▶ _Directions_:
Set down the records below word for word, starting at the very first line and ending at the line that holds "determined by: Judziewicz, E. J.", with that line included.

Stored dataset items:
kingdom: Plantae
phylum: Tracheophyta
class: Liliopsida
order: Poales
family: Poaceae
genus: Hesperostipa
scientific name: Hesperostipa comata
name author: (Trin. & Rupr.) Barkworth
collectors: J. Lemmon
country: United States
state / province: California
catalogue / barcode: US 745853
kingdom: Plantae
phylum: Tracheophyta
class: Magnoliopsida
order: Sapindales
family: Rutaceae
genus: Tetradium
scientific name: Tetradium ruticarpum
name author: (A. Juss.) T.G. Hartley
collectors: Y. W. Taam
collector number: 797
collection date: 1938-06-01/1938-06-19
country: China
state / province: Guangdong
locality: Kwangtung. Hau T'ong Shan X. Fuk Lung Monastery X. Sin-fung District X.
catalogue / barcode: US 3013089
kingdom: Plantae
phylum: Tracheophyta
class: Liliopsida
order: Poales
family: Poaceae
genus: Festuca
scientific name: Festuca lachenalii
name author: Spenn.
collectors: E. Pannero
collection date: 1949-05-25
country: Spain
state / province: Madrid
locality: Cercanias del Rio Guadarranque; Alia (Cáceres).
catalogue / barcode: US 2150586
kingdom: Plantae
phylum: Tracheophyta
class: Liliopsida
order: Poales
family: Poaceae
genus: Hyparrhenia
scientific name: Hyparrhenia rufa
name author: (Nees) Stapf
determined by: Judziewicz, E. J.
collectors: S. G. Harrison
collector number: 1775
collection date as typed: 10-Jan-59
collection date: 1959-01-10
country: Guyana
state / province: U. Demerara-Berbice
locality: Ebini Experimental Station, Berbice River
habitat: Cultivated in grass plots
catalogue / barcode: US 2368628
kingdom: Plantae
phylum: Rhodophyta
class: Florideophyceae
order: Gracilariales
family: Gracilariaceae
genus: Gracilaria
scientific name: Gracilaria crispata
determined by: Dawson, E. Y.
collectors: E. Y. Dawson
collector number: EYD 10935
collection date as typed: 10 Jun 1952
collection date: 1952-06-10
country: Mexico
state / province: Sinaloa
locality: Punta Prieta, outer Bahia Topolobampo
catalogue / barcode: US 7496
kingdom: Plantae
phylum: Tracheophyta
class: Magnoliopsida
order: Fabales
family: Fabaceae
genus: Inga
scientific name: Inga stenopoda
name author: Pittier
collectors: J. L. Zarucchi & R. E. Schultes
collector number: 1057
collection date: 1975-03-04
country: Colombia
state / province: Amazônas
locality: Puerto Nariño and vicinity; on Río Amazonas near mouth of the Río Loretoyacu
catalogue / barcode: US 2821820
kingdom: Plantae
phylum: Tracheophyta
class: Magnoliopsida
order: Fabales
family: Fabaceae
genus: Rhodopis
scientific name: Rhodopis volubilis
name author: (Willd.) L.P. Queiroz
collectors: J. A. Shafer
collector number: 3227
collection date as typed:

▶ _Response to the task_:
kingdom: Plantae
phylum: Tracheophyta
class: Liliopsida
order: Poales
family: Poaceae
genus: Hesperostipa
scientific name: Hesperostipa comata
name author: (Trin. & Rupr.) Barkworth
collectors: J. Lemmon
country: United States
state / province: California
catalogue / barcode: US 745853
kingdom: Plantae
phylum: Tracheophyta
class: Magnoliopsida
order: Sapindales
family: Rutaceae
genus: Tetradium
scientific name: Tetradium ruticarpum
name author: (A. Juss.) T.G. Hartley
collectors: Y. W. Taam
collector number: 797
collection date: 1938-06-01/1938-06-19
country: China
state / province: Guangdong
locality: Kwangtung. Hau T'ong Shan X. Fuk Lung Monastery X. Sin-fung District X.
catalogue / barcode: US 3013089
kingdom: Plantae
phylum: Tracheophyta
class: Liliopsida
order: Poales
family: Poaceae
genus: Festuca
scientific name: Festuca lachenalii
name author: Spenn.
collectors: E. Pannero
collection date: 1949-05-25
country: Spain
state / province: Madrid
locality: Cercanias del Rio Guadarranque; Alia (Cáceres).
catalogue / barcode: US 2150586
kingdom: Plantae
phylum: Tracheophyta
class: Liliopsida
order: Poales
family: Poaceae
genus: Hyparrhenia
scientific name: Hyparrhenia rufa
name author: (Nees) Stapf
determined by: Judziewicz, E. J.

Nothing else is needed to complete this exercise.